Figure 2: A Majority of Students Admitted to UC Enroll ElsewhereThe proportion of admitted students who enroll is called the yield rate. The yield rate is a product many factors, including which campuses students are admitted to and whether they are California residents. UC’s systemwide yield rate was around 45% last year; at each campus, the yield rate for nonresidents (27%) is much lower than that for residents (54%). The Berkeley and LA campuses have the highest yield rates, with almost half of their admitted students enrolling. Only about one in five admitted students enroll at the other campuses.

Where do students who decide not to go to the UC campus(es) that admitted them end up enrolling? UC generally faces competition from private schools in California and public and private universities in other states. Students also choose to go to a local CSU or plan to start at a community college, and low yield rates at some campuses are a byproduct of competition among UC schools. The average UC applicant for fall 2016 applied to four UC campuses, and the average admitted student was admitted to 2.3 campuses.

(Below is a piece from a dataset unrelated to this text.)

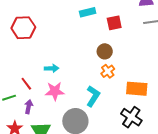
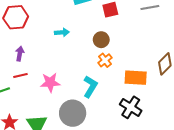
cyan arrow: (52, 68) -> (62, 32), moved
red line: (26, 84) -> (20, 75), turned -64
purple arrow: (29, 107) -> (20, 54), moved

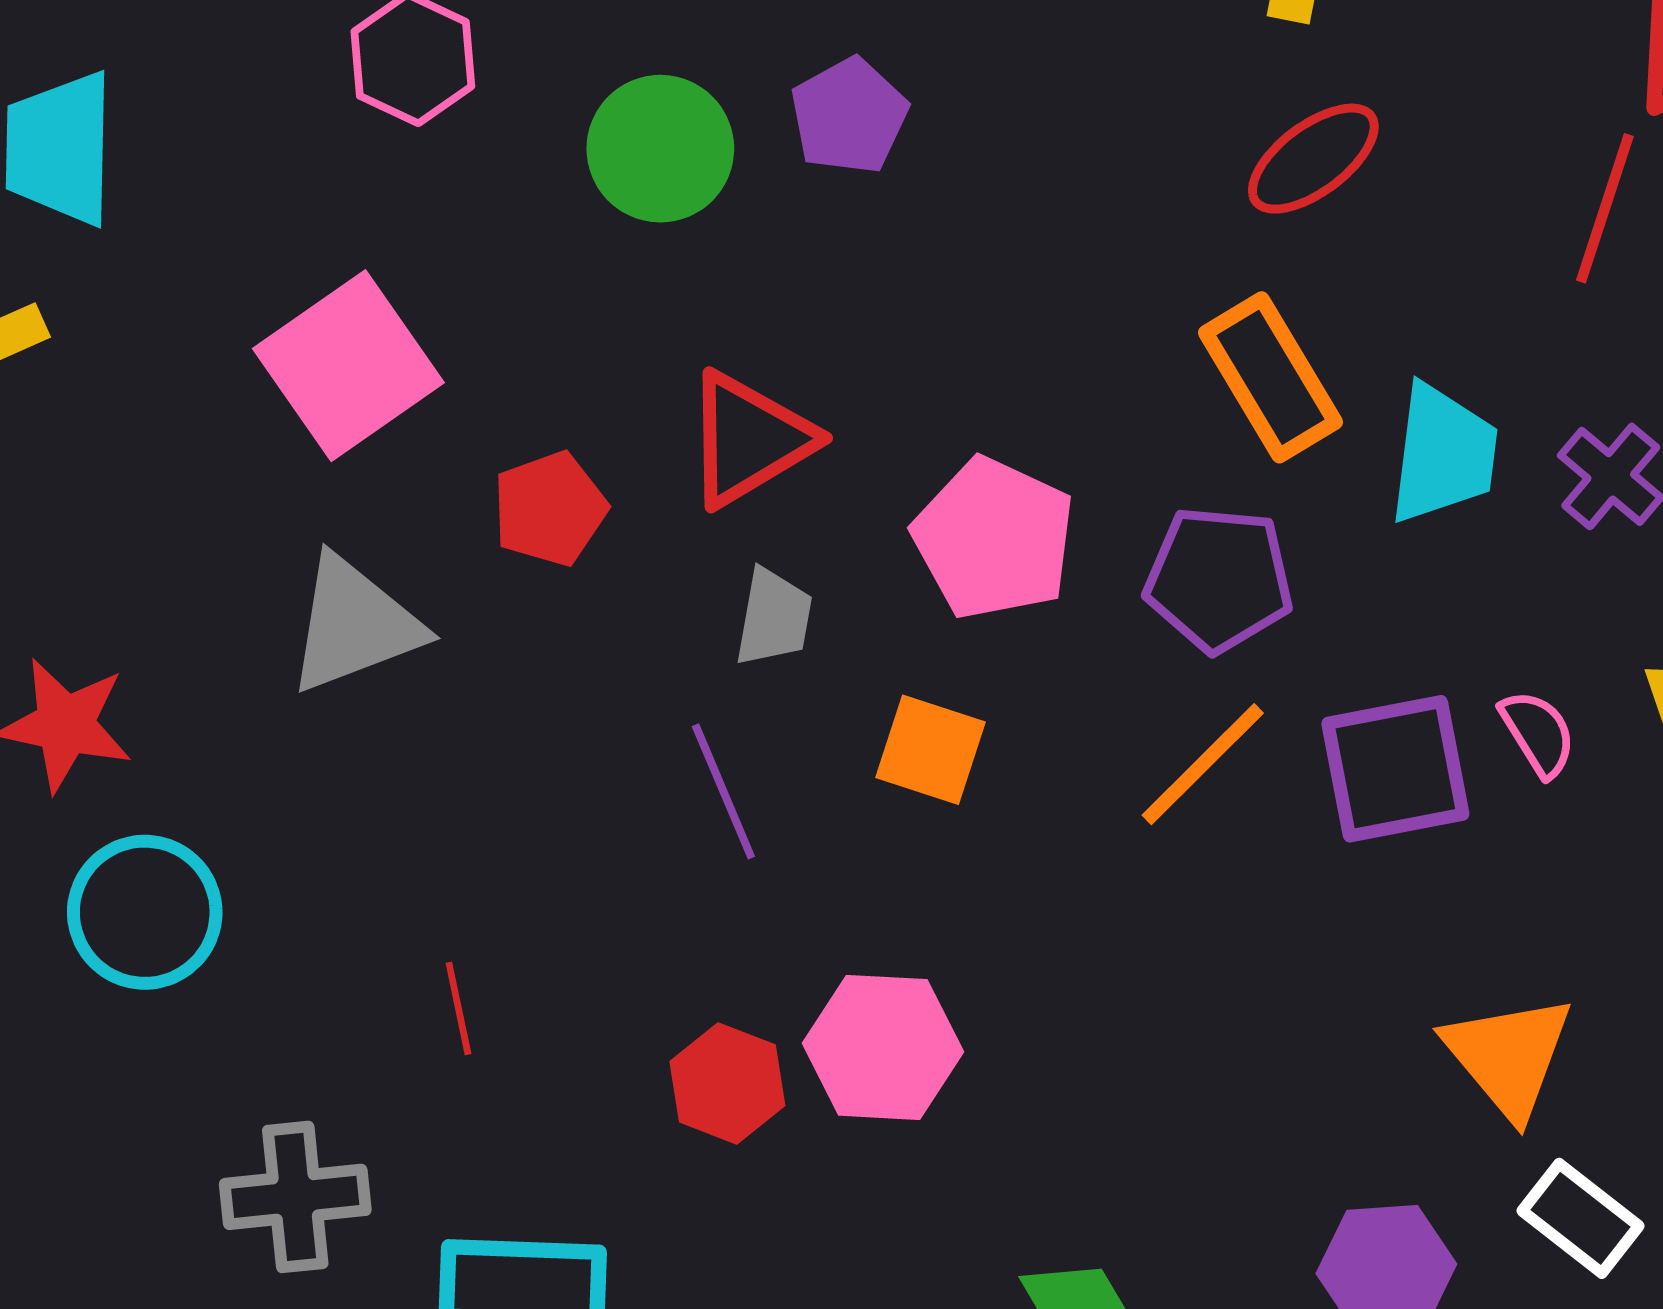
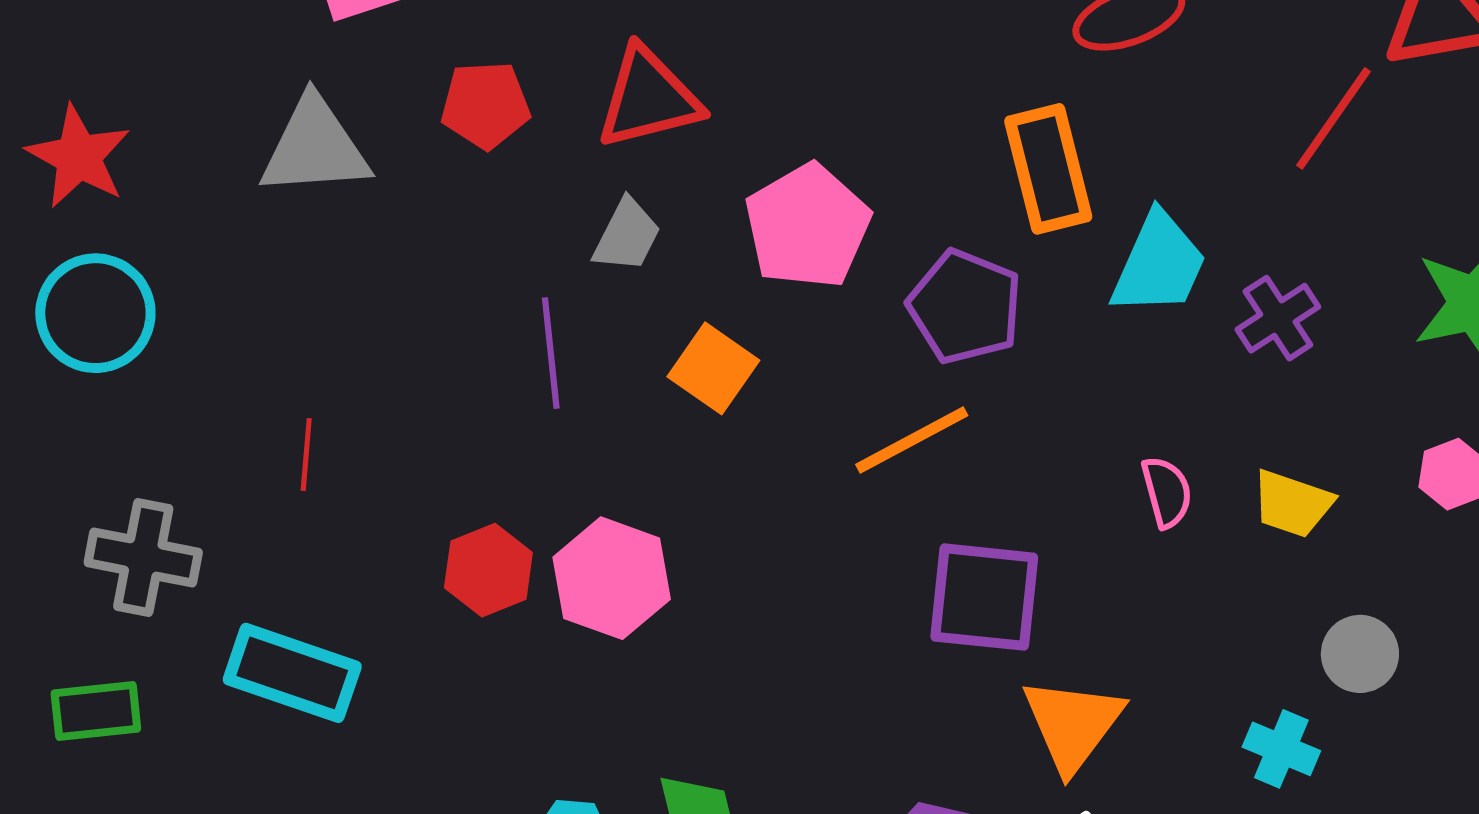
purple square: (1395, 769) -> (984, 597), moved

A UC school with higher admissions rates isn’t necessarily serving a larger number of Californians. The LA and Irvine campuses are about 50 miles away from one another and receive about the same number of resident applications. In 2016 UC Irvine admitted more than twice as many California residents (37% of applicants) as UCLA (18%). However, students admitted to UCLA are about twice as likely to enroll there, which leaves the two campuses with about the same number of entering students.

Figure 2: UC Schools with Different Admission Rates Can End Up With Similar Enrollment

The story is similar for nonresidents. Because UC’s yield rate for nonresidents is about half the yield rate for residents, a larger share of nonresidents are admitted: in 2016, nonresidents made up 33% of admitted applicants but only 19% of enrollees.

Campuses generally have state support and classroom space for a certain number of students and use their knowledge of yield rates to reach that target. Campuses with lower yield rates make many more admission offers, and all campuses make offers to more nonresidents than they plan to enroll.

That admissions strategy can be a problem for less competitive institutions. It is impossible, after all, to know if any given student will decide to enroll, and a small change in the yield rate can have big consequences. For example, while UC Irvine’s yield rate was 23%, a small jump to 25% would have resulted in more than 400 additional enrollees. Officials at Irvine maintain that over-enrollment was not the reason for their decision last month to rescind offers of admission to about 500 students (the campus has since readmitted many of those students). However, it is easy to see how high-stakes admissions decisions based in part on predictions of applicant behavior could quickly lead to either over- or under-enrollment.